Dedemin Gazi Madalyasının üstünde 23 Nisan 1920 yazıyor. İnsan buna bakarken geçmişin sisli karanlık dünyasına gidip, yapılan Vatan mücadelesini düşünmeden edemiyor. Keşke diyorum, dedem yaşasaydı da o günleri bana anlatabilseydi. Mersinin Arslan Köyünden yola çıkıp Çanakkale’de savaşmak. Araba yok, tabana kuvvet. Sonra Kurtuluş Savaşı, Doğu Cephesi ve Yemen gittiği her yere yürüyerek, çarpışarak Vatan aşkı ile on iki sene savaşmış. Sıtma olmuş, bitlenmiş, aç kalmış ama savaşmış.
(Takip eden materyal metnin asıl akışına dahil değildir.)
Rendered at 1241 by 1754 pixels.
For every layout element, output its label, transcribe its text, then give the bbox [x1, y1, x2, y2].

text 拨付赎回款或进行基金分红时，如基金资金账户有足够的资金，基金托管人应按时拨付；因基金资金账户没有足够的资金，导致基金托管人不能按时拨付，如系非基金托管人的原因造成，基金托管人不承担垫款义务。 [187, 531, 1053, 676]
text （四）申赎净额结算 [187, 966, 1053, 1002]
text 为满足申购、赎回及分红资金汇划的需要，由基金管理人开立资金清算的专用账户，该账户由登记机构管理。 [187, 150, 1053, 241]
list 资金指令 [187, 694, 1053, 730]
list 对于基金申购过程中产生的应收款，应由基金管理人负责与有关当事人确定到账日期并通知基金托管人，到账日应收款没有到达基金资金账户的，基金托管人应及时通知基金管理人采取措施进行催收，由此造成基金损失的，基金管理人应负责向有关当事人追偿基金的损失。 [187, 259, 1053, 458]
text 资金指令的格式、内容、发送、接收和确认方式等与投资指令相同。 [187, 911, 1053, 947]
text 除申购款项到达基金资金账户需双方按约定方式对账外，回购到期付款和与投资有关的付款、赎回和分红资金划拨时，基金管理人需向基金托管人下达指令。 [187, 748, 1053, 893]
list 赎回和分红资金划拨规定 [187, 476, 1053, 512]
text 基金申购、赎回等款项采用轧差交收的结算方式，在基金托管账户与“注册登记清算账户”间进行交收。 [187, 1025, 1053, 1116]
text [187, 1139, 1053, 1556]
Benim dedem gibi binler savaşmış, kimi şehit olmuş kimi de gazi. Onun içindir ki bu insanların kanı ile sulanan topraklarımızın tarihini öğrenmeli, bu mücadeleyi başlatan dahi zeka Atatürk’ümüzü bir kez daha anıp o ve onun yanında savaşan tüm kadın, erkek, çocukları minnetle anmalıyız.
Çanakkale kahramanlığın destanıdır. Yokluğun varlığa karşı kazandığı zaferdir. Çanakkale vatan için düşünmeden ölmenin, kendi cenaze namazını kıldıkları Mehmetçiklerin diyarıdır. Bu zafer bizimdir “Çanakkale Geçilmez “ diyenlerindir. Toprağını kanı ile sulayıp denizini kırmızıya boyayanların yeridir.
Çanakkale Savaşı, “Bayrak inecekse, ezanlar susacaksa sakın geri dönme öl yiğidim” diye yollanan Mehmetlerin destanıdır. Üstünde üniforması bile olmayan bulursa yediği yarım ekmek üzüm hoşafı ile vatan için savaşanların destanıdır.
Çanakkale Savaşı, bir metre kareye altı bin merminin düştüğü yerdir.
Ordumuzun iki yüz elli bin şehit verdiği isimsiz kahramanların diyarıdır.
Elektrik yok, yakıt yok, araba yok, telefon yok, giden ufka bakılarak beklenir, ya döner ya da dönmez. Dönmezse bilirsin ki şehit olmuş. Nice kadınlar, erkeği cephede iken, çocukları ile açlık mücadelesi vermiş. Ateşine tezek atarak kör karanlıkta ısınmış, kimileri de döndüğünde kundakta bıraktığı çocuğunu tanıyamamış.
Çanakkale Destanı anlatılamaz. Bu savaşta yaşananlar hayal bile edilemez. Ama Çanakkale ruhunu yaşamak isteyen Türküyle, Kürdiyle, Çerkez’i, Laz’ı, Boşnak’ı, Gürcü’sü, Ermeni’si, Yahudi’si, Rum’uyla şehit olduğu bu topraklara giderek yaşamalı.
Çanakkale’yi, gezerken alnının ortasından vurulan onlarca kafatasını, susam tarlalarının arasında ayağına takılan asker düğmelerini, denizin dibindeki top kalıntılarını görmeli. Fotoğraflara bakmalı o günü Çanakkale Ruhuyla yaşamalı ve bunu yüreğine kazımalıdır.
Atatürk, ”Ben size taarruzu emretmiyorum ölmeyi emrediyorum. Biz ölünceye kadar geçecek zaman zarfında yerimize başka kuvvetler gelir, başka komutanlar hakim olabilir" sözünü Conkbayırında 25 Nisan 1915 te söylemiştir.
“Benimle beraber burada muharebe eden askerler kesin olarak bilmelidir ki bize verilen namus görevini eksiksiz yapmak için bir adım geri gitmek yoktur. Uyku, dinlenme aramanın,
bu dinlenmeden yalnız bizim değil, bütün milletimizin sonsuza kadar mahrum kalmasına sebep olacağını hepinize hatırlatırım “ sözünü de Arıburnu da 3 Mayıs 1915 te söylemiştir.
Atatürk yine bu savaş için “Çanakkale Zaferi, Türk askerinin ruh kudretini gösteren şayanı hayret ve tebrik bir misaldir. Emin olmalısınız ki, Çanakkale Muharebelerini kazandıran bu yüksek ruhtur“
Evet, bizlerde, Çanakkale Ruhunu içimizde yaşatmalıyız.